Floyd L. Culler, Jr. was a leading expert in the science of nuclear reprocessing. He served as deputy director of the Chemical Technology Division at the Oak Ridge National Laboratory in [[Tennessee]], where the first uranium for American nuclear weapons had been enriched. Culler led the American inspection team sent to [[Dimona]] by the [[John F. Kennedy|Kennedy]] administration, following a pattern that would be repeated until the inspections ended in 1969.[^1]
Culler's team spent days at [[Dimona]], climbing through various excavations, but found nothing suspicious, despite the elaborate Israeli deception, which included a false control room and practice sessions for Israeli technicians. Culler reported to the White House that the reactor he and his colleagues inspected was nothing more than a "standard reactor." He later expressed surprise, but not shock, upon learning that his team had been duped by a false control room, acknowledging that it is possible to make a system appear to be controlling something when it is not.[^1]

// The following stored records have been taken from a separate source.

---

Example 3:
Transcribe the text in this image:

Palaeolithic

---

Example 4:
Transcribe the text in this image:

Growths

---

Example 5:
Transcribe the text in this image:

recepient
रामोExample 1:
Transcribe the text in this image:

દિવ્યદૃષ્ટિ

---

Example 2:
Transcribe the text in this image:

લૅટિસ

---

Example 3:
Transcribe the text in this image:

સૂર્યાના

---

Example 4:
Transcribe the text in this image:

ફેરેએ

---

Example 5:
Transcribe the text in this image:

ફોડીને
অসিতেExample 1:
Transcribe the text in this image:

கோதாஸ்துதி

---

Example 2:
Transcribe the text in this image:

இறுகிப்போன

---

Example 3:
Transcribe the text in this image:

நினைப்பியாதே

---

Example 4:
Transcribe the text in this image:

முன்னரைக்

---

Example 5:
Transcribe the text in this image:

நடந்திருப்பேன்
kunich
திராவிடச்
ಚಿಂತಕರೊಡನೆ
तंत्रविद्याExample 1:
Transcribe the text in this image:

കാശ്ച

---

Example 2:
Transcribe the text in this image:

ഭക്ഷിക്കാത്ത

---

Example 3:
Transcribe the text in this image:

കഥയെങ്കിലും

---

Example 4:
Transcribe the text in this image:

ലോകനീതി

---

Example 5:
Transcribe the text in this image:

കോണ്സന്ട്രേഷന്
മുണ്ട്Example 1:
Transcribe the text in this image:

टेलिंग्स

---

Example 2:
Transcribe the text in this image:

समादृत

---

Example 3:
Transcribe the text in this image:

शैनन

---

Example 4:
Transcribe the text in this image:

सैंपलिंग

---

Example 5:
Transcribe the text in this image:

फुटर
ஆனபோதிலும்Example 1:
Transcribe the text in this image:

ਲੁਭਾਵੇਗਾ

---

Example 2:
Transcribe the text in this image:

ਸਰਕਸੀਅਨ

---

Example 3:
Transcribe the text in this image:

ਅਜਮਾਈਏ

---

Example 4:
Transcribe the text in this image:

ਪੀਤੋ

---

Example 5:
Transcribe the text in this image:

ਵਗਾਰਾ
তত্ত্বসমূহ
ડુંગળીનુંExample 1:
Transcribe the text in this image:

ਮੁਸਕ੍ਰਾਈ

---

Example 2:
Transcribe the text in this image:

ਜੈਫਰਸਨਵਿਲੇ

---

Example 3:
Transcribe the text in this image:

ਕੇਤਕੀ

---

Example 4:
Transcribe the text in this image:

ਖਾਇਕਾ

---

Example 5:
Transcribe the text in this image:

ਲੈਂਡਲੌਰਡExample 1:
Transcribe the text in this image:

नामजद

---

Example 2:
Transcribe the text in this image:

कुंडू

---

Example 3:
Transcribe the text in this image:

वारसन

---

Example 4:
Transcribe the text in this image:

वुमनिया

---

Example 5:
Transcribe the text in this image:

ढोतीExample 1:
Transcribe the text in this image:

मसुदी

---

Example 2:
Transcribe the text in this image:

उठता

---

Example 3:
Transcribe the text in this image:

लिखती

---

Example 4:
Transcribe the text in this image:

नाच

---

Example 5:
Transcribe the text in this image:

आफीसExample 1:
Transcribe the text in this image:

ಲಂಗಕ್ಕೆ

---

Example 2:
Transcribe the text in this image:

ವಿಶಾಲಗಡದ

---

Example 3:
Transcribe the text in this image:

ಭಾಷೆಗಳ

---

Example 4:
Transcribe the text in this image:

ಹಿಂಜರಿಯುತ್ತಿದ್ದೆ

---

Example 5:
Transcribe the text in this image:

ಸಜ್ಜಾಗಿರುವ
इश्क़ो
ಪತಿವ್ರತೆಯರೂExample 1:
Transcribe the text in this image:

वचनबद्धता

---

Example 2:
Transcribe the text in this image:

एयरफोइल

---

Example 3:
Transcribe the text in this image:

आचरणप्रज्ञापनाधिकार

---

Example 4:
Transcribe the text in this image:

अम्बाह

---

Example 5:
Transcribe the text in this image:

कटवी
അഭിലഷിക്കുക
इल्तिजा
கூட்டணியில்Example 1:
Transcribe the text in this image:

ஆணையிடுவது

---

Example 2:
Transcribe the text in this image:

Culler was more disturbed to learn that by 1960, the [[Central Intelligence Agency|CIA]]'s photo interpretation team had concluded that a site was being excavated at [[Dimona]] for a chemical reprocessing plant and had even attempted to measure the amount of dirt being scooped. This intelligence had not been provided to him, and he believed it should have been.[^1]
Culler shrugged off the Israeli cheating as inevitable, but not necessary, viewing his inspection as "part of the game of wearing away, of finding ways to not reach the point of taking action" against [[Israel]]'s nuclear weapons program. He is not convinced today that [[Israel]] was wrong to develop its own independent deterrent, stating, "They were terrified that they'd be bombed." After the first inspection in 1962, he was asked by an Israeli to raise the question of an American nuclear umbrella upon his return to [[Washington D.C.]]. Culler dutifully included an account of the Israeli concern in his secret report, which was immediately debriefed by the [[Central Intelligence Agency|CIA]] upon his arrival in Washington. There was no further talk of nuclear umbrellas on subsequent inspections.[^2]
### Footnotes
[^1]: Hersh, Seymour M. *The Samson Option: Israel's Nuclear Arsenal and American Foreign Policy*. Random House, 1991. Chapter 8.
[^2]: Hersh, Seymour M. *The Samson Option: Israel's Nuclear Arsenal and American Foreign Policy*. Random House, 1991. Chapter 15.